PROVIDED ENTRIES:

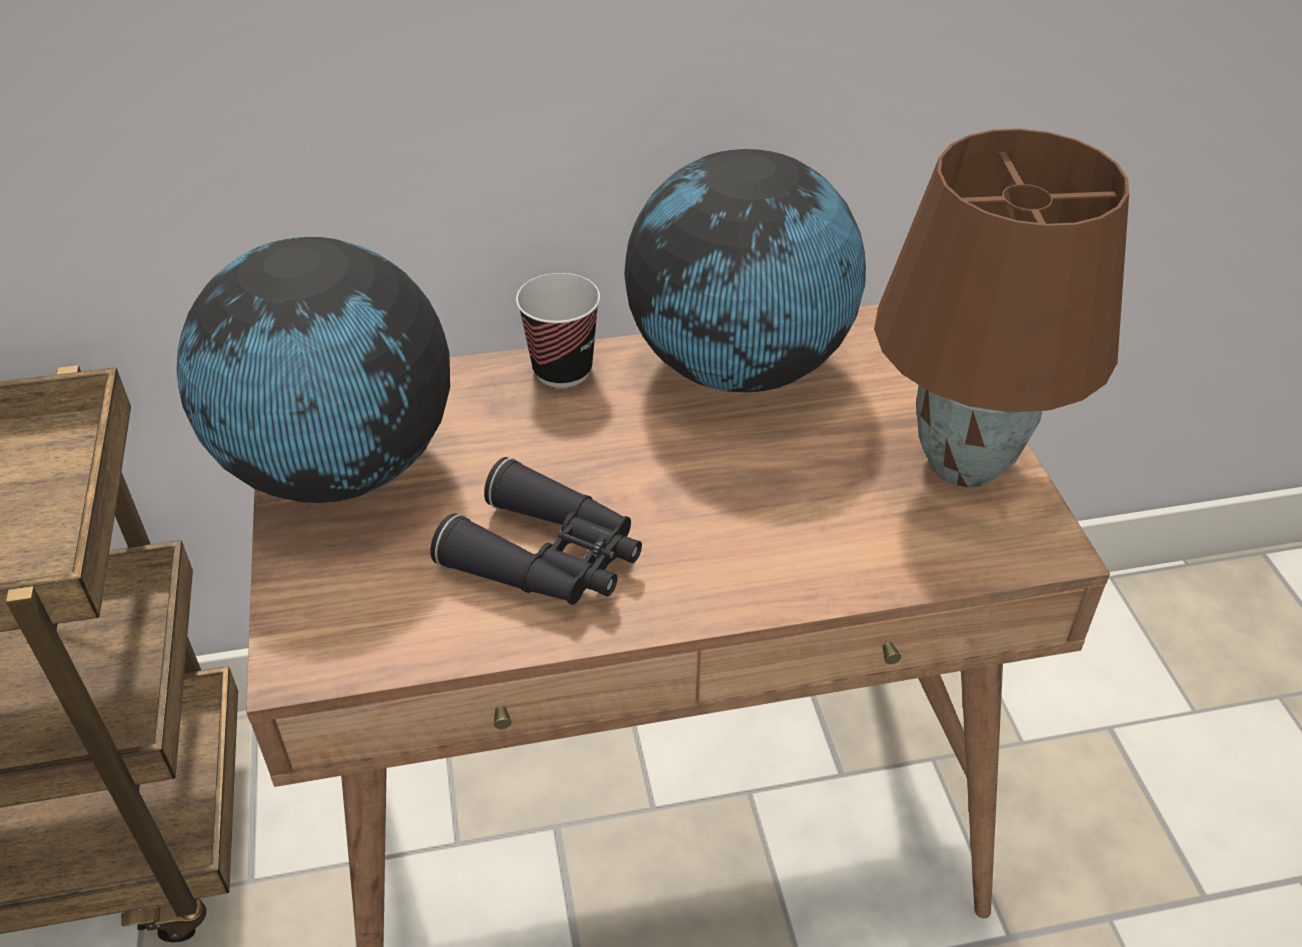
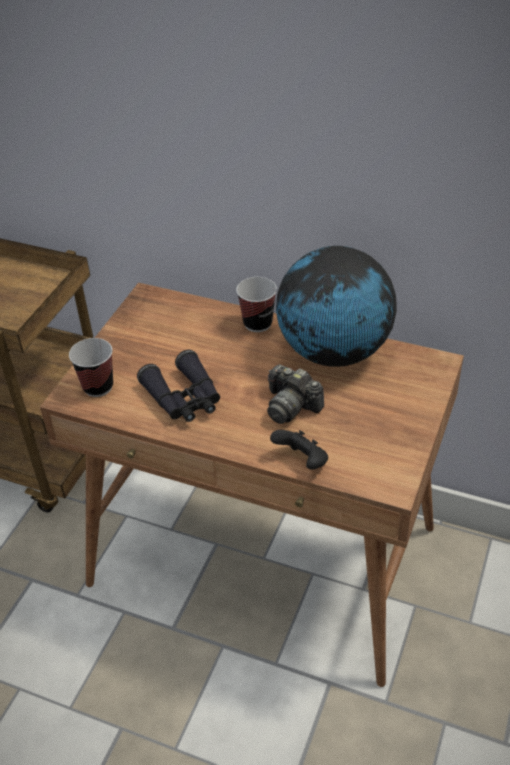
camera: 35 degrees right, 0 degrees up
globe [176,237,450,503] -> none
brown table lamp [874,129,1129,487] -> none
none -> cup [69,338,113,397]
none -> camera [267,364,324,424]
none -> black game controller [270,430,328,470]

WHAT YOU SHOULD DO:
What is the number of lines in these records that contain "camera"? Reply with the number only.

SOLUTION:
2